__How to complete this task__. Both ends included, restate word for word the lines from the first line of the listing through the line containing "volumineuses et hydratées.…". Leave the pictures out.

Data to process section start

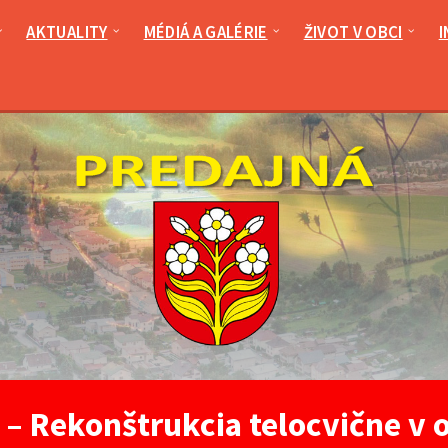
AKTUALITY
MÉDIÁ A GALÉRIE
ŽIVOT V OBCI
I
 – Rekonštrukcia telocvične v 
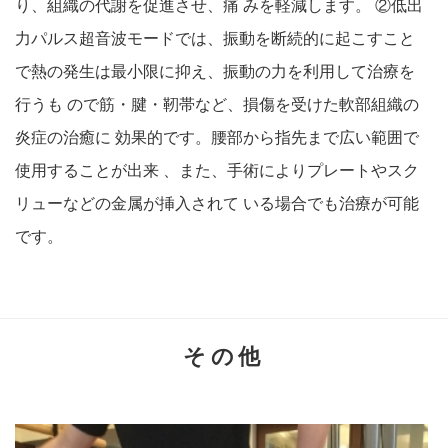
り、組織の代謝を促進させ、痛 みを軽減します。 ②低出
力パルス超音波モードでは、振動を断続的に起こすこと
で熱の発生は最小限に抑え、振動の力を利用して治療を
行うも ので筋・腱・靭帯など、損傷を受けた軟部組織の
炎症の治癒に 効果的です。腰部から指先まで広い範囲で
使用することが出来 、また、手術によりプレートやスク
リューなどの金属が挿入されて いる場合でも治療が可能
です。
その他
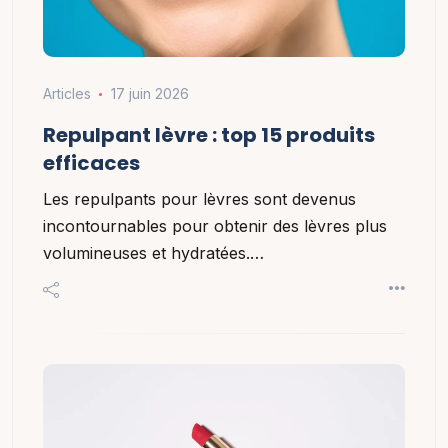
Articles
17 juin 2026
Repulpant lèvre : top 15 produits
efficaces
Les repulpants pour lèvres sont devenus
incontournables pour obtenir des lèvres plus
volumineuses et hydratées.…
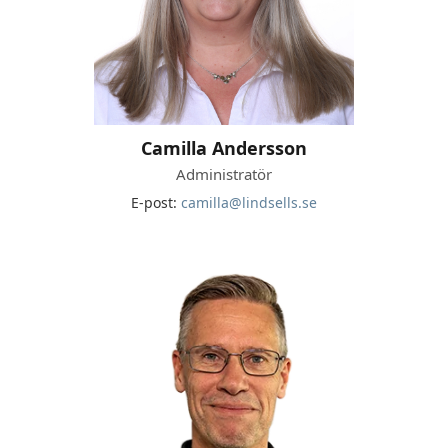
Camilla Andersson
Administratör
E-post:
camilla@lindsells.se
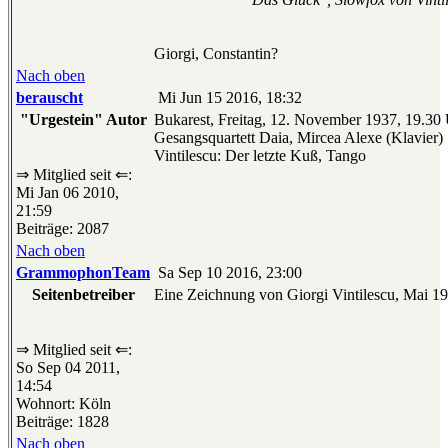
Giorgi, Constantin?
Nach oben
berauscht
Mi Jun 15 2016, 18:32
"Urgestein" Autor
Bukarest, Freitag, 12. November 1937, 19.30
Gesangsquartett Daia, Mircea Alexe (Klavier)
Vintilescu: Der letzte Kuß, Tango
⇒ Mitglied seit ⇐:
Mi Jan 06 2010,
21:59
Beiträge: 2087
Nach oben
GrammophonTeam
Sa Sep 10 2016, 23:00
Seitenbetreiber
Eine Zeichnung von Giorgi Vintilescu, Mai 19
⇒ Mitglied seit ⇐:
So Sep 04 2011,
14:54
Wohnort: Köln
Beiträge: 1828
Nach oben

Data to process section end

__Your solution__.
AKTUALITY
MÉDIÁ A GALÉRIE
ŽIVOT V OBCI
I
 – Rekonštrukcia telocvične v 
り、組織の代謝を促進させ、痛 みを軽減します。 ②低出
力パルス超音波モードでは、振動を断続的に起こすこと
で熱の発生は最小限に抑え、振動の力を利用して治療を
行うも ので筋・腱・靭帯など、損傷を受けた軟部組織の
炎症の治癒に 効果的です。腰部から指先まで広い範囲で
使用することが出来 、また、手術によりプレートやスク
リューなどの金属が挿入されて いる場合でも治療が可能
です。
その他
Articles
17 juin 2026
Repulpant lèvre : top 15 produits
efficaces
Les repulpants pour lèvres sont devenus
incontournables pour obtenir des lèvres plus
volumineuses et hydratées.…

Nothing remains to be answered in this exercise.